#### Work instruction
Your answer should be the exact lines of the data below from the one containing "69.40 | 0.0018 |" through the one containing "68.78 | 0.0033 |"; please include nothing else.

══ Records to use

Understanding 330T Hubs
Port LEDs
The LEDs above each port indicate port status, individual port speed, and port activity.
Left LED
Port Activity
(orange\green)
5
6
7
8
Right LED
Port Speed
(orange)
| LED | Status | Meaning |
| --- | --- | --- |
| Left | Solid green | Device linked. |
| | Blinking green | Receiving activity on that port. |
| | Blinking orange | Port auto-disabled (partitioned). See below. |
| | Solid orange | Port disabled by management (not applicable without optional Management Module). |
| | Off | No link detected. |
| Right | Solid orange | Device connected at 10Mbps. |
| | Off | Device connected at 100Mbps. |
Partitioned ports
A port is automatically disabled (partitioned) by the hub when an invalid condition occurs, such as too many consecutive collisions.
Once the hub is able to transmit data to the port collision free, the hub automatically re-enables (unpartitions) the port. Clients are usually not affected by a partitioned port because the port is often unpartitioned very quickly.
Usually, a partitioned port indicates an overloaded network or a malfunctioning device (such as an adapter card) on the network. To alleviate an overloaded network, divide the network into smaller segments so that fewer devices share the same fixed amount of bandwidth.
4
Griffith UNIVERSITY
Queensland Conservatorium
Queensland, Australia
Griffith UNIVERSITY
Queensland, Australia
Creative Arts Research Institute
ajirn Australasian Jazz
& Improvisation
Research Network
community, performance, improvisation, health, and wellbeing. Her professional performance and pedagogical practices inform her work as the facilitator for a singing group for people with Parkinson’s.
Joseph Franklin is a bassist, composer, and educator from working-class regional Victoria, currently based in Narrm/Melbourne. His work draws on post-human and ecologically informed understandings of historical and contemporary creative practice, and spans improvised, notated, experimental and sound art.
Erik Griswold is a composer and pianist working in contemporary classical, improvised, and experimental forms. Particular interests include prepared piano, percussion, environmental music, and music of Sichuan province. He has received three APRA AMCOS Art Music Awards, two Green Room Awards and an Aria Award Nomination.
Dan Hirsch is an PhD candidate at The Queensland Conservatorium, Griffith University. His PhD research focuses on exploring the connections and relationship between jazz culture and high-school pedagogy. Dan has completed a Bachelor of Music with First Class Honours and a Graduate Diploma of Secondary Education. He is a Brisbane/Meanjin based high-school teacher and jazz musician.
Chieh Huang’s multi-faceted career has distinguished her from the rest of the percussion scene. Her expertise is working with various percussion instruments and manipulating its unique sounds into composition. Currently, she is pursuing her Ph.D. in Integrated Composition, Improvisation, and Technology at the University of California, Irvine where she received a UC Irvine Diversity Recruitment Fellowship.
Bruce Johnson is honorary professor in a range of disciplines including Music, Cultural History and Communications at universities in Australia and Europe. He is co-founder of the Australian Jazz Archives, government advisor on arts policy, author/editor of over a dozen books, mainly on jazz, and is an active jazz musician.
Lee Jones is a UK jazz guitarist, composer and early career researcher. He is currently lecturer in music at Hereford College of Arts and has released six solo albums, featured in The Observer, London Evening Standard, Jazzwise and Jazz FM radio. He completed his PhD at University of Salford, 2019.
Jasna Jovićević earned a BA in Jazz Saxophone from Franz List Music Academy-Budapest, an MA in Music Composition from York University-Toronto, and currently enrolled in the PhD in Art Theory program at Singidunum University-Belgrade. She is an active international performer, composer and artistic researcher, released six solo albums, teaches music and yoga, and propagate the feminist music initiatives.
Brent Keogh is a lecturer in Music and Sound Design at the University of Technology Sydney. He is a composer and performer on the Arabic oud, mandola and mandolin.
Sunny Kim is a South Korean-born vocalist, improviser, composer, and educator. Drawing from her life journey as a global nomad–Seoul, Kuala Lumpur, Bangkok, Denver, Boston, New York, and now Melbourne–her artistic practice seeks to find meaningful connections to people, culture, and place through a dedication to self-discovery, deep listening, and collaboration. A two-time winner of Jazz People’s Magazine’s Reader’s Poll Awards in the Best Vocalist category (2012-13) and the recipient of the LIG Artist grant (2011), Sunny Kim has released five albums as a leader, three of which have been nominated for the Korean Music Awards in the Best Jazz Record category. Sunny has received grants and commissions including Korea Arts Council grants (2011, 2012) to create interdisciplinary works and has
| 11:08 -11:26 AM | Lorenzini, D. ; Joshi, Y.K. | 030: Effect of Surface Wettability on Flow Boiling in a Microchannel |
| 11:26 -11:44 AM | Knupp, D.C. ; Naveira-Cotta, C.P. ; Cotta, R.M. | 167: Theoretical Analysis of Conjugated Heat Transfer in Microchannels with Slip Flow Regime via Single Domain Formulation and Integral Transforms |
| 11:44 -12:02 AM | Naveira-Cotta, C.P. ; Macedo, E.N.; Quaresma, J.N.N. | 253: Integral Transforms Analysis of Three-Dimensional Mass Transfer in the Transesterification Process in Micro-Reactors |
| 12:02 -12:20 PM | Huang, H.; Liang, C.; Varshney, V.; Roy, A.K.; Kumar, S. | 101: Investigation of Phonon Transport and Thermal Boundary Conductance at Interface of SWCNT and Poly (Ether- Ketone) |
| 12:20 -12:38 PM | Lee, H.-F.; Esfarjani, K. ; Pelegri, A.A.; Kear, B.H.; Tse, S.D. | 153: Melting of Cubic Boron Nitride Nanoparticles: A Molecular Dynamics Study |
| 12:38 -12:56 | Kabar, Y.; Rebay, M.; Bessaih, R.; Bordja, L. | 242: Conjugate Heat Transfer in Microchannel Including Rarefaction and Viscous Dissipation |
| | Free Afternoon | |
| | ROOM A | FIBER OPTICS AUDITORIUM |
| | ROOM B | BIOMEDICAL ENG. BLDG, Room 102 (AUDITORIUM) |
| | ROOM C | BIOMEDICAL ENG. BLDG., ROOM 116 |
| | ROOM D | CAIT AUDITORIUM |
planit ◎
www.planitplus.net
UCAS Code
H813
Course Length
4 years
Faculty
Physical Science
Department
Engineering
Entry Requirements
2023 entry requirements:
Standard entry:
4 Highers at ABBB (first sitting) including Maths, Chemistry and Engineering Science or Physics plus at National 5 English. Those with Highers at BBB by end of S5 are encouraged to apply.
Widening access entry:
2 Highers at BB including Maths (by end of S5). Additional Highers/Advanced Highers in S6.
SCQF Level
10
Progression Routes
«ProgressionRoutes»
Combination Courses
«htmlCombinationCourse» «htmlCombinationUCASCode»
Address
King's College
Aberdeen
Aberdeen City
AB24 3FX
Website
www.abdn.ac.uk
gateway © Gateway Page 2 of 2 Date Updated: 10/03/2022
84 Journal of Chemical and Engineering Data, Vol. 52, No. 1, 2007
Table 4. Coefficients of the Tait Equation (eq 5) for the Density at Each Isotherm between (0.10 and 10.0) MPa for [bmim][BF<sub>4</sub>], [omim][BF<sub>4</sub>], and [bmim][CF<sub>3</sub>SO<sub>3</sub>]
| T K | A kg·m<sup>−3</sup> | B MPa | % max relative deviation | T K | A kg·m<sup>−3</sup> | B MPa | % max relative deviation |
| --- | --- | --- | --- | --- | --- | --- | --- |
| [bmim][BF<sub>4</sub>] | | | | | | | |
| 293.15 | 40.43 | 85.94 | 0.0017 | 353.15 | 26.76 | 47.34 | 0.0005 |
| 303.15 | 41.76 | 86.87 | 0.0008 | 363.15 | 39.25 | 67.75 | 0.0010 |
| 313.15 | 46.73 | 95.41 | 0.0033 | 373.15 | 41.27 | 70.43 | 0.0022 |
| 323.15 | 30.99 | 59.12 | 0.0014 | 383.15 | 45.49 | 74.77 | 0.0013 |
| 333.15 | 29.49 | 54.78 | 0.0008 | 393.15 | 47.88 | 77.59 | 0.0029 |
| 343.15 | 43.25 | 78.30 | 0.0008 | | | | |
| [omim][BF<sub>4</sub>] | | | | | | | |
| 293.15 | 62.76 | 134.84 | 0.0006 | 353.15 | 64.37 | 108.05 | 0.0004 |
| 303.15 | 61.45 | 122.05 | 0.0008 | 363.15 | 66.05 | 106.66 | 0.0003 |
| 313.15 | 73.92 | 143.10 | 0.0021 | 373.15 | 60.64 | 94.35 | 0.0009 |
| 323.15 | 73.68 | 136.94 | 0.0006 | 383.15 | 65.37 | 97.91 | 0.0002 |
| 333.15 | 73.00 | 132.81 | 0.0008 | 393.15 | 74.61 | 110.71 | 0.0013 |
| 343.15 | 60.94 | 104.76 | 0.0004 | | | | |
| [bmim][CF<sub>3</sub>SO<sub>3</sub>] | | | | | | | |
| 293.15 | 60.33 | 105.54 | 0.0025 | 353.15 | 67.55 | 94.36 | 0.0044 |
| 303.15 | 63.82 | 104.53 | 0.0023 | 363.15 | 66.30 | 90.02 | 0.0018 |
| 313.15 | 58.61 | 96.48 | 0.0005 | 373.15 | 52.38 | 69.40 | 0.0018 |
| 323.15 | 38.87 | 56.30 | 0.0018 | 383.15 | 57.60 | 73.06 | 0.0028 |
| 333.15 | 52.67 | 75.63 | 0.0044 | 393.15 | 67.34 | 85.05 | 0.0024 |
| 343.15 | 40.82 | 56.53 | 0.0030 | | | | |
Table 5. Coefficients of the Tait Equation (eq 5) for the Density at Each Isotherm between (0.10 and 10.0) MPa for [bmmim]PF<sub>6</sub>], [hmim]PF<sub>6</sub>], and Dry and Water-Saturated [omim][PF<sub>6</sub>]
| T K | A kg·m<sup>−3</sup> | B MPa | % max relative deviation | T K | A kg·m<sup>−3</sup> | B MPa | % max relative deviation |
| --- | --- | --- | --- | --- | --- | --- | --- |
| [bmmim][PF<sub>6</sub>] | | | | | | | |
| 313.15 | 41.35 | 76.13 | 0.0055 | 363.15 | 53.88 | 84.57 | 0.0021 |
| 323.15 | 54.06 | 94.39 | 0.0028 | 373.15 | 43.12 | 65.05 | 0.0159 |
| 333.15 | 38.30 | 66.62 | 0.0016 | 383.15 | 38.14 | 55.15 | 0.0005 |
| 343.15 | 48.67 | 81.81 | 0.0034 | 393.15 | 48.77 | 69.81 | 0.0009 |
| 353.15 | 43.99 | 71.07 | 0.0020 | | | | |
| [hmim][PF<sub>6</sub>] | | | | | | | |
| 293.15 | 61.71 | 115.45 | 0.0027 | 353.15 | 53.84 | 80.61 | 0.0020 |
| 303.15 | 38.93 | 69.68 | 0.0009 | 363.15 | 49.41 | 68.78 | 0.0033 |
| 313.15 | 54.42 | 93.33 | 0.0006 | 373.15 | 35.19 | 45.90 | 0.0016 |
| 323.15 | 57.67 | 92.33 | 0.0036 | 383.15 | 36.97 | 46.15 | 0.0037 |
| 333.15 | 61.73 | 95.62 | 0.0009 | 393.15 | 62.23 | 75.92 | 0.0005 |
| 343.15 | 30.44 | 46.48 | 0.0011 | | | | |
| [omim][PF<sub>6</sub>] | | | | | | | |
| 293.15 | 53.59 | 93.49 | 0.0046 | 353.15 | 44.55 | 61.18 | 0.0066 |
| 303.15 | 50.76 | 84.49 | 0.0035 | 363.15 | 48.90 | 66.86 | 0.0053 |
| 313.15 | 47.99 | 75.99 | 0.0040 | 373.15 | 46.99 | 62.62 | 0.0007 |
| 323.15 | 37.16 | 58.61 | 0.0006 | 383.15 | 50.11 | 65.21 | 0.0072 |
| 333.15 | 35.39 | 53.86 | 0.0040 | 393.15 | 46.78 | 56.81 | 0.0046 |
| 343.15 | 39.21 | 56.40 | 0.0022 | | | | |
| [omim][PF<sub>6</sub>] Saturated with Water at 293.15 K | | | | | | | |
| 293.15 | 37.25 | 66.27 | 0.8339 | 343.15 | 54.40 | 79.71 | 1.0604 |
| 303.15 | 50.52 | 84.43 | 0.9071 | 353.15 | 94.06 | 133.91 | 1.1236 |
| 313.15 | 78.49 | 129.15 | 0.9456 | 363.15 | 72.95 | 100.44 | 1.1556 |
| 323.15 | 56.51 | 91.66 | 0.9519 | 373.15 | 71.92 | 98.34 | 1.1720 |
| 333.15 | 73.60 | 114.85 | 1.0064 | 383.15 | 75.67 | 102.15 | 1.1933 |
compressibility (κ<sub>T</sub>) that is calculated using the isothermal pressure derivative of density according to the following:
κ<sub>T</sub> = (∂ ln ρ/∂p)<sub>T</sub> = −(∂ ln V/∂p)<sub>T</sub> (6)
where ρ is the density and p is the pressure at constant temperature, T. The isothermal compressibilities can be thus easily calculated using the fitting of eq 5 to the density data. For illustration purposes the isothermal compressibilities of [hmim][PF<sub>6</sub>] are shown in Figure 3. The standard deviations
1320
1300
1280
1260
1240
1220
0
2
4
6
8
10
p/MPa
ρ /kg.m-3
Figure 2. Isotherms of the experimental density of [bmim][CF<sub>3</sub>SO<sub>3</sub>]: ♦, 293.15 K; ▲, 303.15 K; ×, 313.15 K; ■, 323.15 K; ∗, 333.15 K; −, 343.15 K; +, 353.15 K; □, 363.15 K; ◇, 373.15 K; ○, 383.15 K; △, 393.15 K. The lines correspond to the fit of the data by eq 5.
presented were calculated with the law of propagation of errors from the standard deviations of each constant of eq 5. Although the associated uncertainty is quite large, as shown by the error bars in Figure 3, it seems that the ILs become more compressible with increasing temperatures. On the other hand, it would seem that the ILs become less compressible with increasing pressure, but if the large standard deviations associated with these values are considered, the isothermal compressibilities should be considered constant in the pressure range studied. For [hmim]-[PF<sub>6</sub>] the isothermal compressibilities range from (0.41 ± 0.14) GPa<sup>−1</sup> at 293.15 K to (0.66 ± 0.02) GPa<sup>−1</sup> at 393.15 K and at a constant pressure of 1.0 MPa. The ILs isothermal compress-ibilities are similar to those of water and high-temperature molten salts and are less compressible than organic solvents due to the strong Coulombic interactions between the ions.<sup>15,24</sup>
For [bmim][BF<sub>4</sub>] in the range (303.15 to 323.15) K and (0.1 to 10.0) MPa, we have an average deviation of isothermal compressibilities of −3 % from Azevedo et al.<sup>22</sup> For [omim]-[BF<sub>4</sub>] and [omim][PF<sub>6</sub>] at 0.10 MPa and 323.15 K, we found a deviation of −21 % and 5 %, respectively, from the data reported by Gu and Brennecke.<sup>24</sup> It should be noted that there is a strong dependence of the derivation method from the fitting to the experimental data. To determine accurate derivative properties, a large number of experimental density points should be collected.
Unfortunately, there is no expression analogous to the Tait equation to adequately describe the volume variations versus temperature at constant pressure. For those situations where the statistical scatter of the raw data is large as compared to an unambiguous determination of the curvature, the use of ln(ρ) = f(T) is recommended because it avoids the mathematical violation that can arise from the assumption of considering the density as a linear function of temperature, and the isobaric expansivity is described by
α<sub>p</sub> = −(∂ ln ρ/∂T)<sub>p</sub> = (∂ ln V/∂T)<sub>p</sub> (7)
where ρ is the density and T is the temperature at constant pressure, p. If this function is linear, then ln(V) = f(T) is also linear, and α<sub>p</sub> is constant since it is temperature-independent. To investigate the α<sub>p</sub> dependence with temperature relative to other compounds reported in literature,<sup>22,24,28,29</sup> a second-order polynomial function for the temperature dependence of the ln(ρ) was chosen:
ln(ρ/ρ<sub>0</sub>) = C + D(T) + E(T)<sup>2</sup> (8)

════

#### Written reply
| 313.15 | 58.61 | 96.48 | 0.0005 | 373.15 | 52.38 | 69.40 | 0.0018 |
| 323.15 | 38.87 | 56.30 | 0.0018 | 383.15 | 57.60 | 73.06 | 0.0028 |
| 333.15 | 52.67 | 75.63 | 0.0044 | 393.15 | 67.34 | 85.05 | 0.0024 |
| 343.15 | 40.82 | 56.53 | 0.0030 | | | | |
Table 5. Coefficients of the Tait Equation (eq 5) for the Density at Each Isotherm between (0.10 and 10.0) MPa for [bmmim]PF<sub>6</sub>], [hmim]PF<sub>6</sub>], and Dry and Water-Saturated [omim][PF<sub>6</sub>]
| T K | A kg·m<sup>−3</sup> | B MPa | % max relative deviation | T K | A kg·m<sup>−3</sup> | B MPa | % max relative deviation |
| --- | --- | --- | --- | --- | --- | --- | --- |
| [bmmim][PF<sub>6</sub>] | | | | | | | |
| 313.15 | 41.35 | 76.13 | 0.0055 | 363.15 | 53.88 | 84.57 | 0.0021 |
| 323.15 | 54.06 | 94.39 | 0.0028 | 373.15 | 43.12 | 65.05 | 0.0159 |
| 333.15 | 38.30 | 66.62 | 0.0016 | 383.15 | 38.14 | 55.15 | 0.0005 |
| 343.15 | 48.67 | 81.81 | 0.0034 | 393.15 | 48.77 | 69.81 | 0.0009 |
| 353.15 | 43.99 | 71.07 | 0.0020 | | | | |
| [hmim][PF<sub>6</sub>] | | | | | | | |
| 293.15 | 61.71 | 115.45 | 0.0027 | 353.15 | 53.84 | 80.61 | 0.0020 |
| 303.15 | 38.93 | 69.68 | 0.0009 | 363.15 | 49.41 | 68.78 | 0.0033 |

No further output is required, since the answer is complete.